Discussions in Cheryl’s film focus on the silence about the history of Black Canadians in the Prairies and its link to the silence about Canadian racism. “It’s not a film about the past. It’s a film about who we are now because of the past,” she says. “It was really important for me to make a film that was not solely about the racism John Ware experienced.” The film is also about love. “It was important to make it beautiful and show the love that he shared with his wife and children.” Audiences agreed with her choice. John Ware Reclaimed won multiple awards in 2021.
In 2020, Cheryl also saw a 30th anniversary annotated reprint of her first book Pourin’ Down Rain and served on the advisory board for CBC’s Black on the Prairies, a multi-platform resource that explores the past and present lives of Black people on the Prairies.
For decades, Cheryl’s schedule has been packed with a multitude of speaking engagements, literary workshops, panels and juries. She also continues her research, writing and service to her community. She volunteers with the Calgary Black Chambers, serving as the organization’s Historian in Residence. Whether it’s through formal volunteer positions or through organic one-on-one connections, she is an active mentor, paying forward the generosity of those who guided her as a young writer. “Nobody builds a career in the arts on their own,” she says.

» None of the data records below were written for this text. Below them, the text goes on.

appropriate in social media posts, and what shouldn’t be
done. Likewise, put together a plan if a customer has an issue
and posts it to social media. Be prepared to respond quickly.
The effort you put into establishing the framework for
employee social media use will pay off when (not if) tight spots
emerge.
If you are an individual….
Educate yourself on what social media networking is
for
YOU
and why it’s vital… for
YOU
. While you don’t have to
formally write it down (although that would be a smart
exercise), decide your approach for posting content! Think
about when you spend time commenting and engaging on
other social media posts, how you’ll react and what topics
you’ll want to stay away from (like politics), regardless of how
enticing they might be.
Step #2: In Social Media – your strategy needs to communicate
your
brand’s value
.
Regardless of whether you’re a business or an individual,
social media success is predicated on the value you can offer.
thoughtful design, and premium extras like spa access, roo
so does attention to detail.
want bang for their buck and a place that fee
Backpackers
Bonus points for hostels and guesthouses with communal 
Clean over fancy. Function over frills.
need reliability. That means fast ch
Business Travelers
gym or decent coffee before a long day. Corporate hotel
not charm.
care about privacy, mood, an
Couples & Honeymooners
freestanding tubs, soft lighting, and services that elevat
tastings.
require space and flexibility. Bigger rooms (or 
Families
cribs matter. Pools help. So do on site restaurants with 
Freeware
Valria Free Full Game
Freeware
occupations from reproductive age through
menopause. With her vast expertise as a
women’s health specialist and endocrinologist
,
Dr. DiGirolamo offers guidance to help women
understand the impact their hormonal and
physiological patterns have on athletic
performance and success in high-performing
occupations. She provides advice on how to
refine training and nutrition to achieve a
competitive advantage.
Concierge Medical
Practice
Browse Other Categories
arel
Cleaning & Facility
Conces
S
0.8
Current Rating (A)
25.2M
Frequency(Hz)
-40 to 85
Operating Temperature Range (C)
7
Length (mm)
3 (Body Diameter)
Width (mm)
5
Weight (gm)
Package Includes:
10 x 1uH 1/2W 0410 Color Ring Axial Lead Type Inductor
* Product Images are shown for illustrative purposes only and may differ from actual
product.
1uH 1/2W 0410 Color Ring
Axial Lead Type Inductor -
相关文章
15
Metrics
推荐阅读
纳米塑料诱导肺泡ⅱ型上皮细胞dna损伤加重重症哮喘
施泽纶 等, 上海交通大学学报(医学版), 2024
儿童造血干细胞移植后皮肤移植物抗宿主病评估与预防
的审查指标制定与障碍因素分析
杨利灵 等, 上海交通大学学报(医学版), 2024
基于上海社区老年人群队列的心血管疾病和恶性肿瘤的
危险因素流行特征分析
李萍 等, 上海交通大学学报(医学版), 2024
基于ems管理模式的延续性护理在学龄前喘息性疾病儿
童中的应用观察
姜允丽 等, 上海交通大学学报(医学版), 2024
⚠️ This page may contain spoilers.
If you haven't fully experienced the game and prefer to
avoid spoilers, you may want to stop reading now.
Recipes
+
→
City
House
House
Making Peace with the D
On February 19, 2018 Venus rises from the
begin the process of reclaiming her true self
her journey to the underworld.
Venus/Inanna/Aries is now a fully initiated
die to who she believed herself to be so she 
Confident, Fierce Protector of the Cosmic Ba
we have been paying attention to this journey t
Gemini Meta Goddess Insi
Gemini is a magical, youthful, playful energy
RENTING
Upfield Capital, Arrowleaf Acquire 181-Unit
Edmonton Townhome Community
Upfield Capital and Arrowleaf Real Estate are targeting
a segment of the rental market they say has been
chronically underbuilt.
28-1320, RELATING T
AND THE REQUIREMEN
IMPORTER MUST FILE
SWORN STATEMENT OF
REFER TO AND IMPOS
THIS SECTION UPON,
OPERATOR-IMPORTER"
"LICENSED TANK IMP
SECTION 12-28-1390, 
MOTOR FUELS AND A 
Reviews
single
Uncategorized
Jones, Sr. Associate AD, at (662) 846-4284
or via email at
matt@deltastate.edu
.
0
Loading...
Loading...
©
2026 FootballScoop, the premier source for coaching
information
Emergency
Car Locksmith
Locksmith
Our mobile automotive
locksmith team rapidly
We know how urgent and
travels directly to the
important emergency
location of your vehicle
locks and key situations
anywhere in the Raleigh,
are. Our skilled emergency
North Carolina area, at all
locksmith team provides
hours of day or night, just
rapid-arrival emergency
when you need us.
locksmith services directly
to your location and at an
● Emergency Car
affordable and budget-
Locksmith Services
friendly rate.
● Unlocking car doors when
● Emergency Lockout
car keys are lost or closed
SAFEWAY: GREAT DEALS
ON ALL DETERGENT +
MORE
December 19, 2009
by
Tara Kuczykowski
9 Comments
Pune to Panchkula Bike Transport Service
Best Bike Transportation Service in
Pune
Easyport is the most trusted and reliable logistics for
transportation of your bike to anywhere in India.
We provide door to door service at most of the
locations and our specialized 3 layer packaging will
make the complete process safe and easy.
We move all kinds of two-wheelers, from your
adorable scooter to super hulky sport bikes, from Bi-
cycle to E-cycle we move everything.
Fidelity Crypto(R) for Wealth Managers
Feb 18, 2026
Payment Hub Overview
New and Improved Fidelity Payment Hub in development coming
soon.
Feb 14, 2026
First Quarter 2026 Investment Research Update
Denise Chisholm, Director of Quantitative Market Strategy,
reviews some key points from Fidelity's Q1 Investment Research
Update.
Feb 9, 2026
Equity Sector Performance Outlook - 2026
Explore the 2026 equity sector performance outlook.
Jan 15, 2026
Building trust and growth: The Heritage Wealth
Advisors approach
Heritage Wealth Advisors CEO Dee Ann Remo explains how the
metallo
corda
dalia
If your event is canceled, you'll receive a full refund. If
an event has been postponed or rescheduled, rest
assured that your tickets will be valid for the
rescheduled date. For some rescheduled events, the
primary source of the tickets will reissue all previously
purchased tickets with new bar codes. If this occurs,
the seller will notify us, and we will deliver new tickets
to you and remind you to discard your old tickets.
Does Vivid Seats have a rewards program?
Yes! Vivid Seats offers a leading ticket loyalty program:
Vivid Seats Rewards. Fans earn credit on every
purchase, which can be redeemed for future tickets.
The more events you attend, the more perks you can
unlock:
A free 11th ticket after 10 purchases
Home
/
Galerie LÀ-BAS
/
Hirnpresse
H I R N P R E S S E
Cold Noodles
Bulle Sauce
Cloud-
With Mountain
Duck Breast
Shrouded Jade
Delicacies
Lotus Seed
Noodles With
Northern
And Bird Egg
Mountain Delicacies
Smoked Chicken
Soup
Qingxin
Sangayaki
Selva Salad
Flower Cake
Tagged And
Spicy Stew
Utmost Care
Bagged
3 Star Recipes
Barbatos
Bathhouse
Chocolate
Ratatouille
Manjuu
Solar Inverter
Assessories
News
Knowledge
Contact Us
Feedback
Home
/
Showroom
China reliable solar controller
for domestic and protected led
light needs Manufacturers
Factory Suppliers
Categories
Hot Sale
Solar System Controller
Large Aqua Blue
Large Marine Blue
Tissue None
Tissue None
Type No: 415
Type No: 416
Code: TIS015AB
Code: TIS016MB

Profiled in Who’s Who in Black Canada, Cheryl has received public and critical acclaim, and garnered multiple awards over the decades, including the 2008 national Harry Jerome Award for The Arts. She received the Lieutenant Governor of Alberta Distinguished Artist Award in 2021. In 2022, Cheryl will receive the Queen Elizabeth II’s Platinum Jubilee Medal (Alberta).
Cheryl and Clem live in Calgary, where they spend as much time as they can with two grandchildren whom they adore beyond words.